→ FRAGMENTO PARA LEER
=======
Pero hay fuegos y fuegos. He dejado para el final a alguien esencial en mi vida de escritor y, creo, en la de tantos escritores de Mendoza, desde Jorge Enrique Ramponi pasando por Armando Tejada Gómez hasta Antonio Di Benedetto: me refiero a don Gildo D´Accurzio. Don Gildo imprimía libros como quien hace pan. Tenía una imprenta, que él prefería llamar imprenta y no editorial. Les publicó sus libros durante décadas a cientos de escritores. Le pagábamos lo que podíamos cuando podíamos. Es decir, casi nada, siempre nunca. Hacía maravillas artesanales. No es casual que escritores de Buenos Aires lo eligieran para algunos de sus libros más queridos. Julio Cortázar lo cuenta en la memoria de sus cartas. Desde toda América, desde España, desde Italia, se le encargaban libros a D´Accurzio. Sí, su imprenta tenía el otro fuego, la entrañable calidez de las panaderías.

Su imprenta nos hizo. Y su imprenta, también, nos desenmascara. Porque don Gildo, ya anciano, quiso vender ese sitio de prodigios por un precio magro, simbólico, a la Universidad Nacional de Cuyo. Pero la universidad-mausoleo lo dejó con la mano tendida. A don Gildo le fue imposible regalar ese tesoro a la universidad y la imprenta fue deambulando, se traspapeló en el tiempo y la desidia. ¡Qué crimen tan perfecto! Qué vergüenza delatora de la enconada capacidad que tenemos los presuntos intelectuales y creadores para no sostener, para desintegrar lo que tanto necesitamos. Como si la dejadez y la ineficiencia fueran segura garantía de no somos mercaderes. El recuerdo de aquella imprenta nos llena de vergüenza. Si es que no la hemos perdido.

A todo esto: qué tiene que ver don Gildo con Pautas Eneras. Tiene que ver con su resurrección. Así como hay cabrones incendiarios que se consideran con derecho a torturar, prohibir, quemar libros, desgajar vidas, también hubo en ese pañuelito de mundo que es Mendoza personas, mejor dichos seres que, como don Gildo, se pasaron la vida haciendo Vida. Les cuento: yo apenas lo conocía a D´Accurzio. Unos meses después de la quema de mi libro lo encontré en la vereda y me animé a saludarlo. Don Gildo, con esa voz sonora que podía prescindir de los teléfonos, me trató de usted. Sin que le dijera nada recordó lo que me había pasado y antes de que terminara el primer minuto de conversación redondamente me dijo: Tráigame su libro a la imprenta. Se lo vamos a publicar de nuevo. Mire, don Gildo -le dije- estos tipos son capaces de clausurarle la imprenta... No se aflija por eso, amigo. Usted tráigame el libro pronto. Y partió don Gildo. Y a las semanas le llevé Pautas Eneras con los poemas de la primera edición, varios más y un prólogo nada conciliador dedicado a los canosos mentales y keroseneros intelectuales. Y le advertí: Mire don Gildo, yo no sé cuándo podré pagarle. No se aflija por eso, amigo, Usted déjeme el libro. Y la segunda edición de Pautas Eneras, con el discretísimo sello de D´Accurzio Impresor colocado sólo al pie de la contratapa salió ese mismo año 1962.
=======
→ SECCIÓN DE DATOS
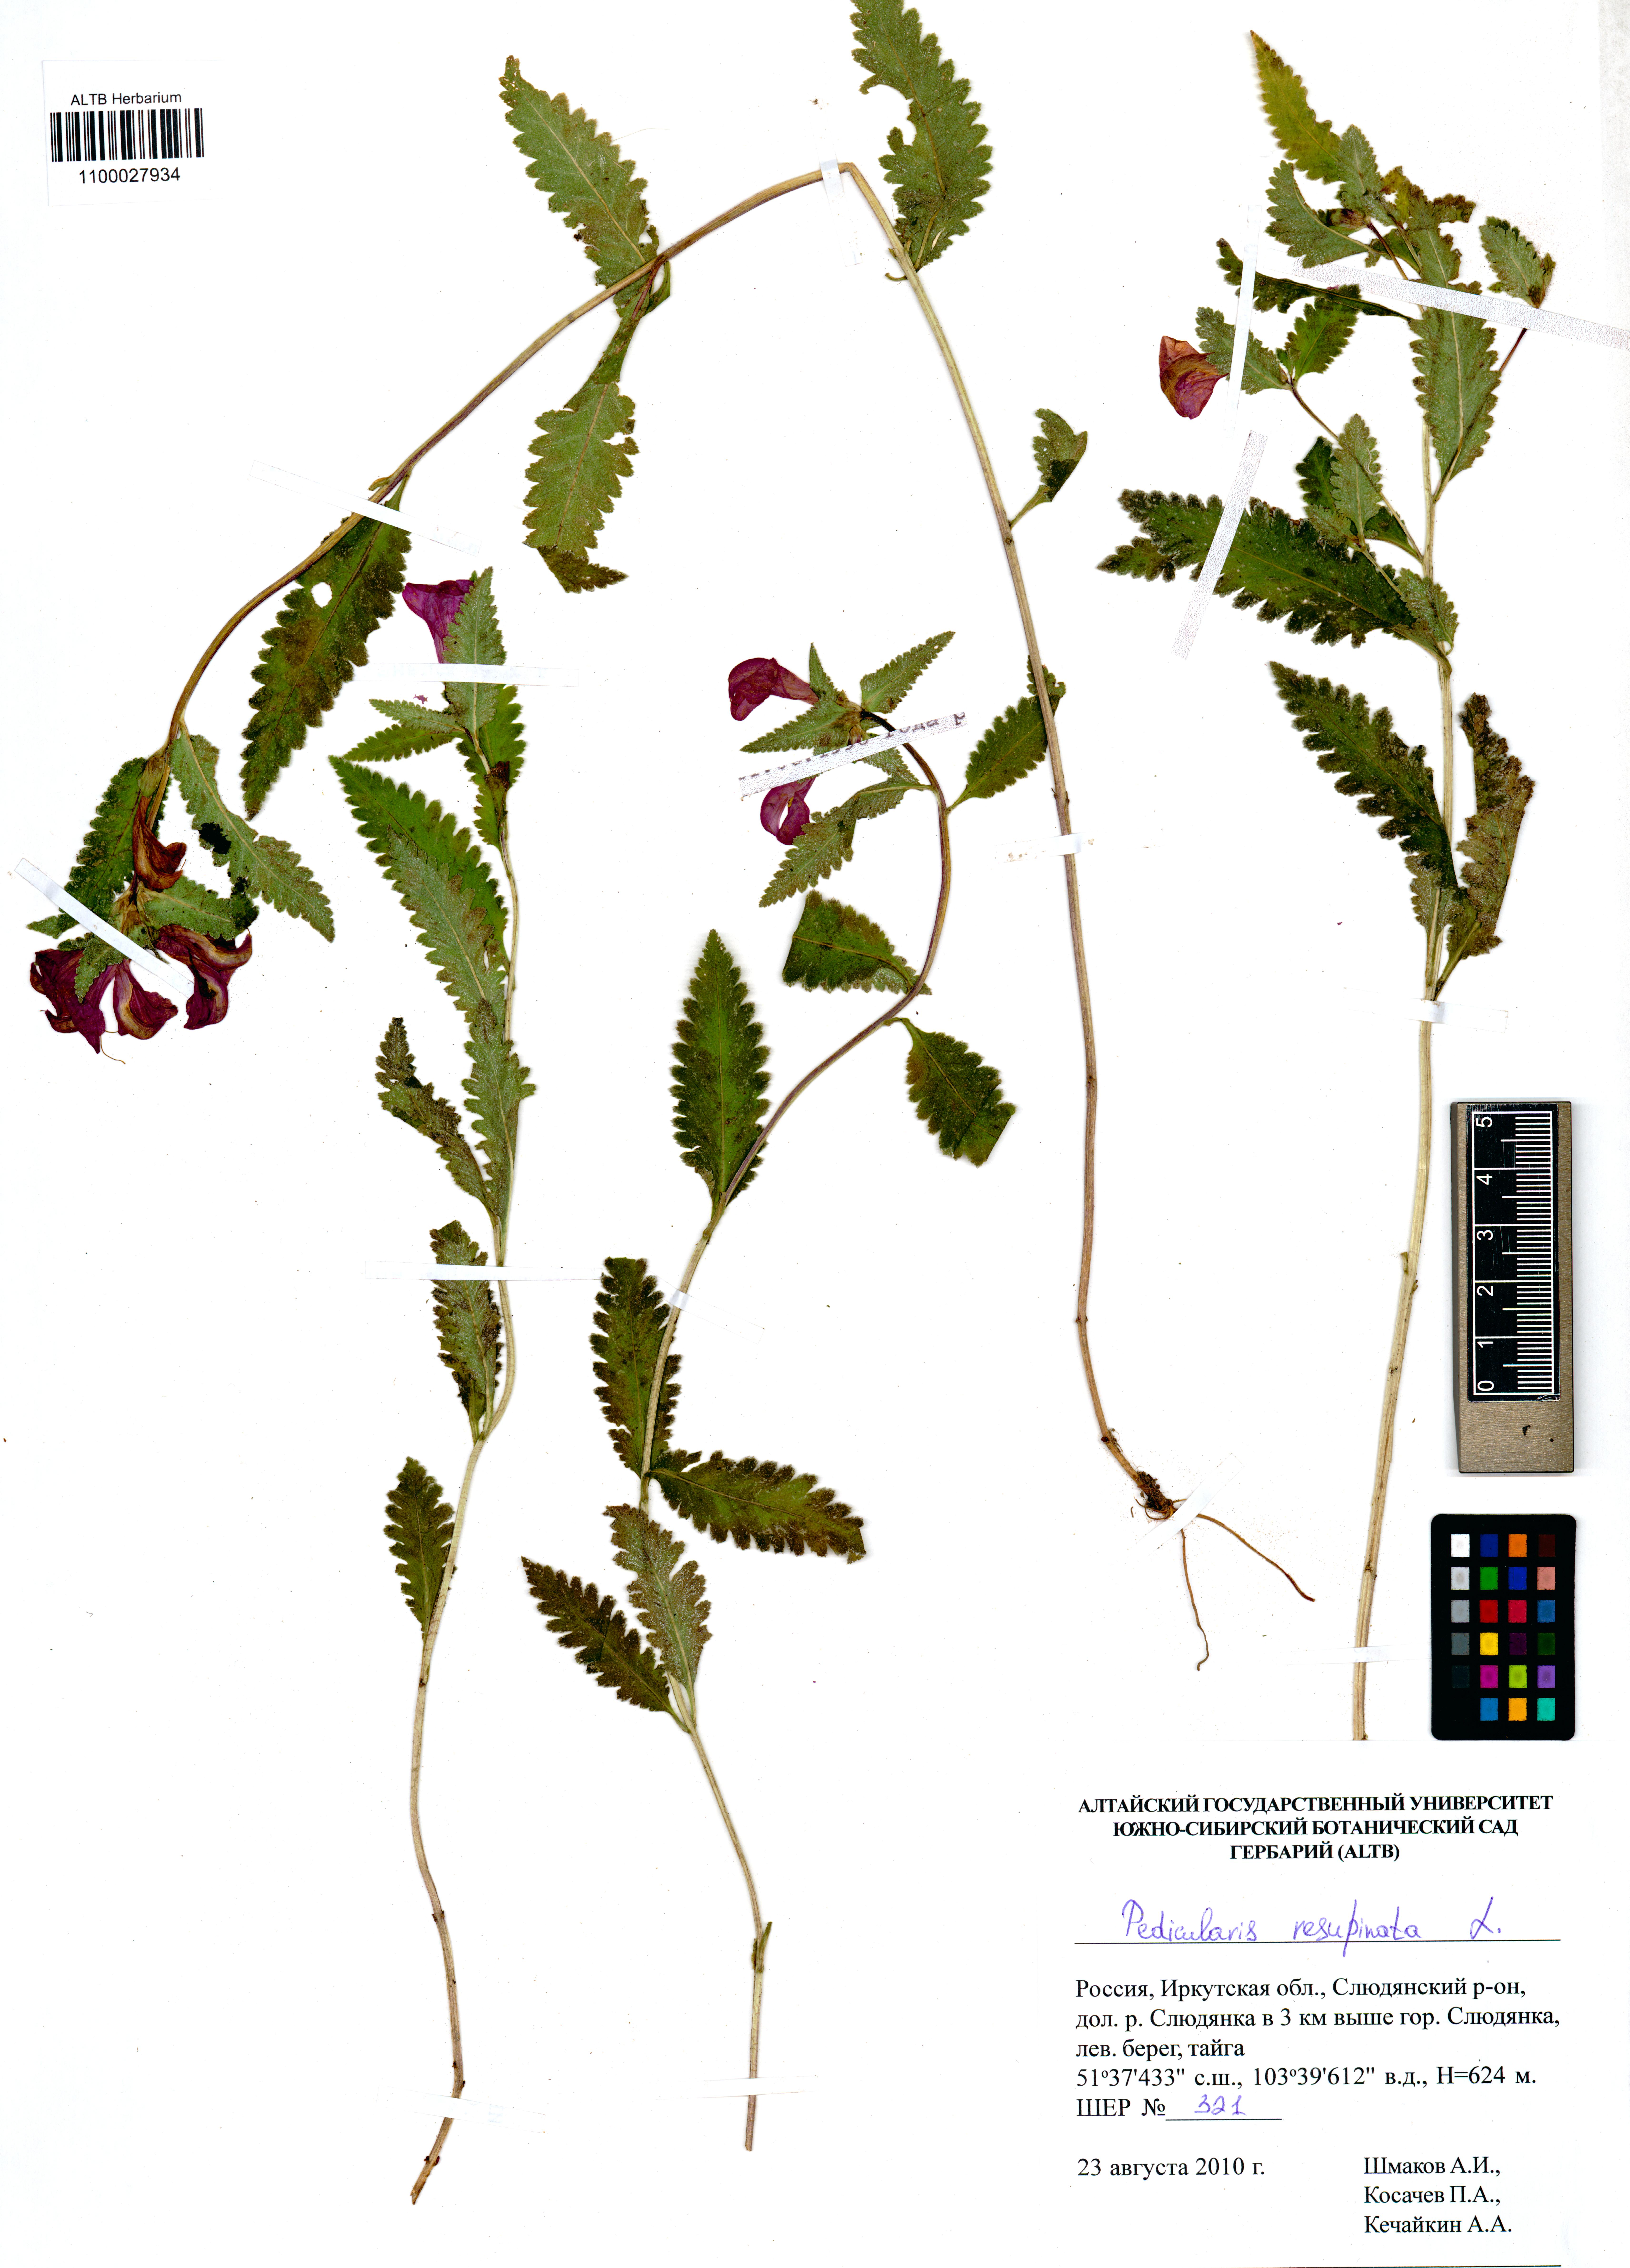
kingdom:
=======
→ EJERCICIOS PROPUESTOS
1. ¿Qué escritores de Mendoza nombra el fragmento sobre don Gildo D´Accurzio al hablar de quienes lo tuvieron como figura esencial?
2. Repite el pasaje del fragmento sobre don Gildo D´Accurzio que va desde "Su imprenta nos" hasta "la hemos perdido.", ambos incluidos.

→ RESPUESTAS DE EJERCICIOS
1. Jorge Enrique Ramponi, Armando Tejada Gómez y Antonio Di Benedetto.

2.
Su imprenta nos hizo. Y su imprenta, también, nos desenmascara. Porque don Gildo, ya anciano, quiso vender ese sitio de prodigios por un precio magro, simbólico, a la Universidad Nacional de Cuyo. Pero la universidad-mausoleo lo dejó con la mano tendida. A don Gildo le fue imposible regalar ese tesoro a la universidad y la imprenta fue deambulando, se traspapeló en el tiempo y la desidia. ¡Qué crimen tan perfecto! Qué vergüenza delatora de la enconada capacidad que tenemos los presuntos intelectuales y creadores para no sostener, para desintegrar lo que tanto necesitamos. Como si la dejadez y la ineficiencia fueran segura garantía de no somos mercaderes. El recuerdo de aquella imprenta nos llena de vergüenza. Si es que no la hemos perdido.